Wichtige Unterarten und Zuchtformen
In der mitteleuropäischen Imkerei spielen vor allem folgende Formen eine Rolle:
- Kärntner Biene (Carnica) – die in Deutschland und Österreich verbreitetste Rasse; sanftmütig, schwarmfreudig
- Buckfast – eine Zuchtbiene aus mehreren Rassen; ertragsstark und sanft
- Dunkle Europäische Biene (A. m. mellifera) – die ursprüngliche europäische Landrasse, heute selten und unter Naturschutz
- Italiener (Ligustica) – goldgelb, weltweit verbreitet
- Kaukasier (Caucasica) – langrüsselig, sanftmütig
Daneben gibt es die Afrikanisierte Honigbiene, eine durch Kreuzung entstandene, sehr verteidigungsbereite Form in Amerika.
Lebensweise
Die Westliche Honigbiene lebt als staatenbildendes Insekt in einem Volk von im Sommer 30.000 bis 60.000 Tieren. Ein Volk besteht aus:
- einer Königin – dem einzigen voll fortpflanzungsfähigen Weibchen
- mehreren zehntausend Arbeiterinnen – unfruchtbaren Weibchen, die alle Stockarbeiten verrichten
- einigen hundert bis tausend Drohnen – den männlichen Tieren, nur im Sommer
Das Volk überwintert als Einheit und bildet eine Wintertraube, um sich warm zu halten – eine Besonderheit, die die Westliche Honigbiene von vielen tropischen Bienenarten unterscheidet.
Bedeutung
Die Westliche Honigbiene ist weit mehr als eine Honigproduzentin. Ihre Bestäubungsleistung für Wild- und Kulturpflanzen ist volkswirtschaftlich um ein Vielfaches wertvoller als die Honigerzeugung. Ein großer Teil der menschlichen Nahrungspflanzen ist auf Insektenbestäubung angewiesen, an der die Honigbiene maßgeblich beteiligt ist.
Gleichzeitig ist sie durch Varroamilbe, Pestizide, Trachtmangel und Krankheiten unter Druck geraten – Themen, die die moderne Bienenhaltung prägen.
Häufige Fragen zur Westlichen Honigbiene
Ist „Honigbiene“ dasselbe wie „Westliche Honigbiene“?
Im Alltag ja. „Honigbiene“ ist der Oberbegriff für die Gattung Apis, doch in Europa ist damit praktisch immer die Westliche Honigbiene (Apis mellifera) gemeint.
Was ist der Unterschied zur Östlichen Honigbiene?

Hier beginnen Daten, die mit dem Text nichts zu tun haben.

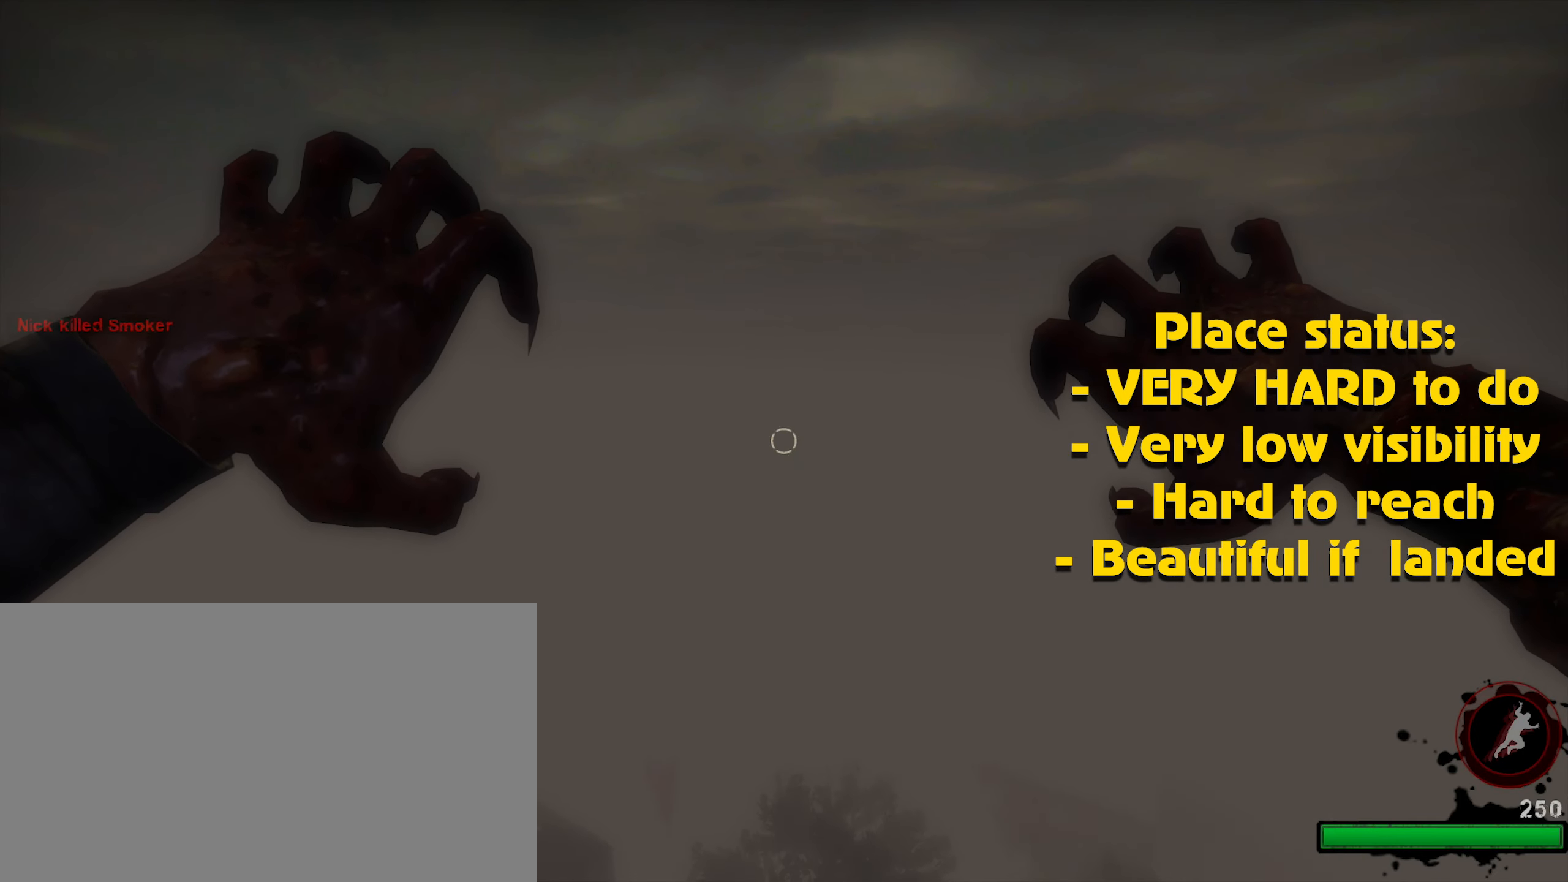
{"keys": [], "mouse": [], "events": [[33, "mouse_left", "down"], [100, "mouse_left", "up"], [183, "mouse_left", "down"], [283, "mouse_left", "up"], [367, "mouse_left", "down"], [417, "mouse_left", "up"]]}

Die Östliche Honigbiene (Apis cerana) ist die asiatische Schwesterart. Sie ist kleiner, weniger ertragreich, kommt aber besser mit der Varroamilbe zurecht, mit der sie ursprünglich gemeinsam lebte.

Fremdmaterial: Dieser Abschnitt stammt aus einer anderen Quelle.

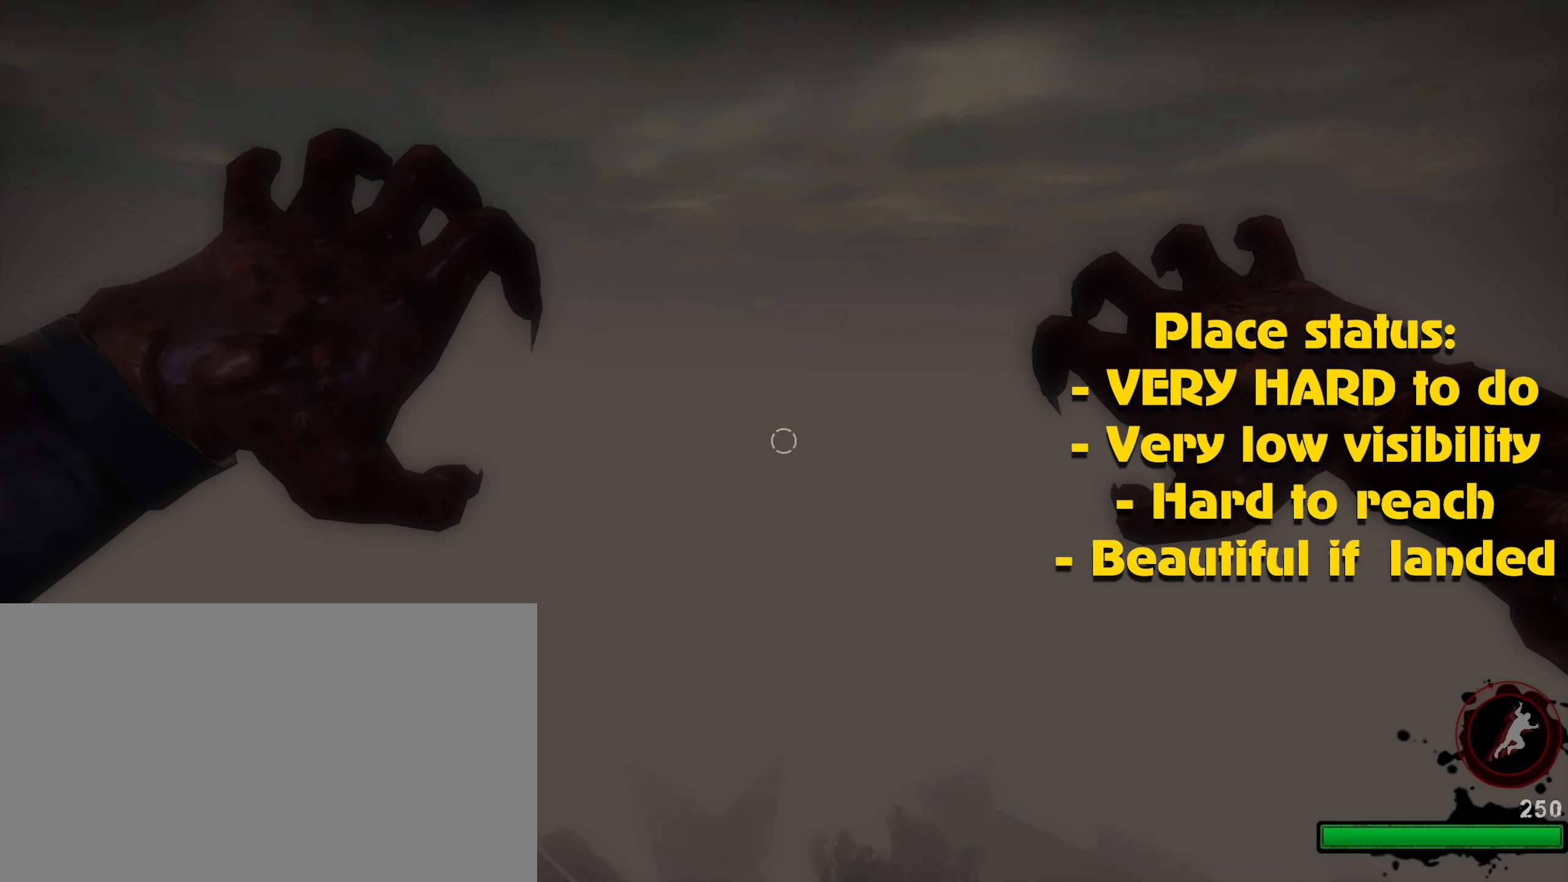
{"keys": ["caps_lock"], "mouse": [], "events": [[33, "mouse_left", "down"], [83, "caps_lock", "down"], [116, "mouse_left", "up"], [183, "mouse_left", "down"], [250, "mouse_left", "up"], [350, "mouse_left", "down"], [450, "mouse_left", "up"]]}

Welche Rasse hält man in Deutschland?
Überwiegend die Kärntner Biene (Carnica), daneben die Zuchtform Buckfast. Die ursprüngliche Dunkle Europäische Biene ist selten geworden und steht unter Schutz.
Wie viele Unterarten gibt es?
Über 25 anerkannte Unterarten, die sich an verschiedene Klimazonen angepasst haben – dazu kommen mehrere Zuchtformen wie die Buckfast.